In both versions, Heidi is a well-meaning therapist at a treatment center for U.S. veterans. She's told her job is to help soldiers target traumatic memories, while an experimental medication they're being secretly dosed with will remove the negative feelings they associate with those memories. However, as Heidi begins to get close to one of her patients, Walter Cruz, she discovers that the drug is actually erasing the soldiers' war memories completely so that they can be continuously redeployed — almost like emotionless robots. Heidi can't stomach what she has unintentionally done to these people, and she takes drastic measures to put a stop to the program.
After learning that Walter is about to be sent back overseas, Heidi decides to ensure he won't be. She brings him to the cafeteria, where the pair each eat a giant plate of gnocchi laced with the memory-loss medication. It marks Walter's second helping, not only wiping his memory, but rendering him unfit for a second tour of duty. Heidi, meanwhile, moves back home with her mother, and is left with only vague recollections of her time at Homecoming. That's why, when an agent from the Department of Defense shows up to interrogate her, or when her old boss, Colin Belfast, comes back into her life, she has no idea who they are or what they're talking about.
Up to this point, Heidi's path is the same on both the podcast and in the Amazon adaptation. And in both versions of the story, her memory is triggered by the screeching of a bird that used to nest right outside her office window. But from there, things start to differ drastically.

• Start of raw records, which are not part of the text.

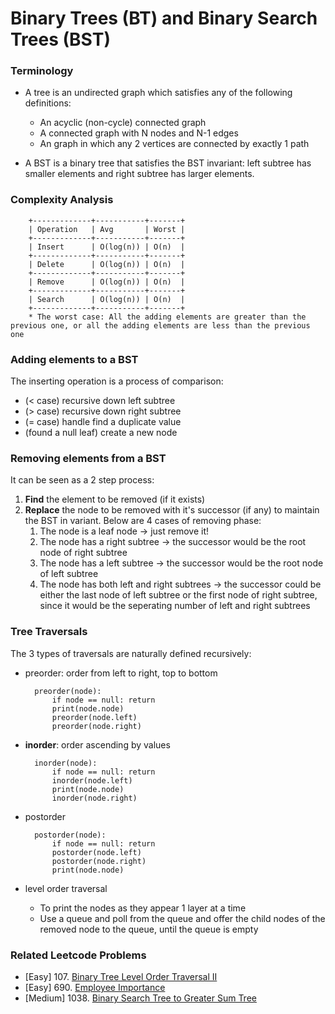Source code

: # Binary Trees (BT) and Binary Search Trees (BST)

### Terminology
* A tree is an undirected graph which satisfies any of the following definitions:
    * An acyclic (non-cycle) connected graph
    * A connected graph with N nodes and N-1 edges
    * An graph in which any 2 vertices are connected by exactly 1 path

* A BST is a binary tree that satisfies the BST invariant: left subtree has smaller elements and right subtree has larger elements.

### Complexity Analysis

        +-------------+-----------+-------+
        | Operation   | Avg       | Worst |
        +-------------+-----------+-------+
        | Insert      | O(log(n)) | O(n)  |
        +-------------+-----------+-------+
        | Delete      | O(log(n)) | O(n)  |
        +-------------+-----------+-------+
        | Remove      | O(log(n)) | O(n)  |
        +-------------+-----------+-------+
        | Search      | O(log(n)) | O(n)  |
        +-------------+-----------+-------+
        * The worst case: All the adding elements are greater than the previous one, or all the adding elements are less than the previous one

### Adding elements to a BST
The inserting operation is a process of comparison:
* (< case) recursive down left subtree
* (> case) recursive down right subtree
* (= case) handle find a duplicate value
* (found a null leaf) create a new node

### Removing elements from a BST
It can be seen as a 2 step process:
1. **Find** the element to be removed (if it exists)
2. **Replace** the node to be removed with it's successor (if any) to maintain the BST in variant. Below are 4 cases of removing phase:
    1. The node is a leaf node -> just remove it!
    2. The node has a right subtree -> the successor would be the root node of right subtree
    3. The node has a left subtree -> the successor would be the root node of left subtree
    4. The node has both left and right subtrees -> the successor could be either the last node of left subtree or the first node of right subtree, since it would be the seperating number of left and right subtrees

### Tree Traversals
The 3 types of traversals are naturally defined recursively:
* preorder: order from left to right, top to bottom

        preorder(node):
            if node == null: return
            print(node.node)
            preorder(node.left)
            preorder(node.right)

* **inorder**: order ascending by values

        inorder(node):
            if node == null: return
            inorder(node.left)
            print(node.node)
            inorder(node.right)

* postorder

        postorder(node):
            if node == null: return
            postorder(node.left)
            postorder(node.right)
            print(node.node)

* level order traversal
    * To print the nodes as they appear 1 layer at a time
    * Use a queue and poll from the queue and offer the child nodes of the removed node to the queue, until the queue is empty


### Related Leetcode Problems
* [Easy]  107. [Binary Tree Level Order Traversal II](https://leetcode.com/problems/binary-tree-level-order-traversal-ii/)
* [Easy]  690. [Employee Importance](https://leetcode.com/problems/employee-importance/)
* [Medium]  1038. [Binary Search Tree to Greater Sum Tree](https://leetcode.com/problems/binary-search-tree-to-greater-sum-tree/)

In the podcast, Heidi launches on a long and convoluted quest to find Walter before the Geist executives — who run Homecoming — can get to him. She visits his mother, tracks him down to California, and even goes to a shooting range where he was suspected to have frequented. Through it all, she works simultaneously with Audrey Temple, a Geist Executive, and her old boss (the aforementioned Colin), trying to play the two off one another in order to find Walter. It's a journey that takes up quite a few episodes in the podcast, making it all a bit harder to follow.
By the podcast's Season 2 finale, Heidi still hasn't managed to find Walter. Colin has been forced to take the fall for everything that happened at Homecoming (which also happens in the show) and Heidi is left on her own, with only a cell phone given to her by Walter's mother on which Walter occasionally leaves voicemails.
In the television adaptation, the ending is completely different. Heidi does manage to find Walter, who seems to be following the path of the road trip that he and Heidi had planned in their sessions. But sadly, Walter seems to have no memory of Heidi at all. They share a friendly chat at a diner before Walter heads back to his cabin, with Heidi looking on.
"We've deviated from very much of the podcast, so [season two of] the podcast doesn't really have anything to do with the way the show is going," director Sam Esmail told The Hollywood Reporter of the differences between the podcast and the show. "We're working on a second season, but we have a very different trajectory for our show. I think when I signed on, I had only listened to the first six episodes of the podcast, which is the first season, and then from there we deviated completely. The show starts out fairly close to the podcast, and in the back half of the season we really start to see the major shifts and differences from the podcast."
So fans of both the podcast and the show can expect to see even more dramatic departures as the series progresses. But that makes it kind of like a twofer— two awesome, different stories for the price of one. We can't predict what the future holds for Heidi and Walter, but we can expect two different versions.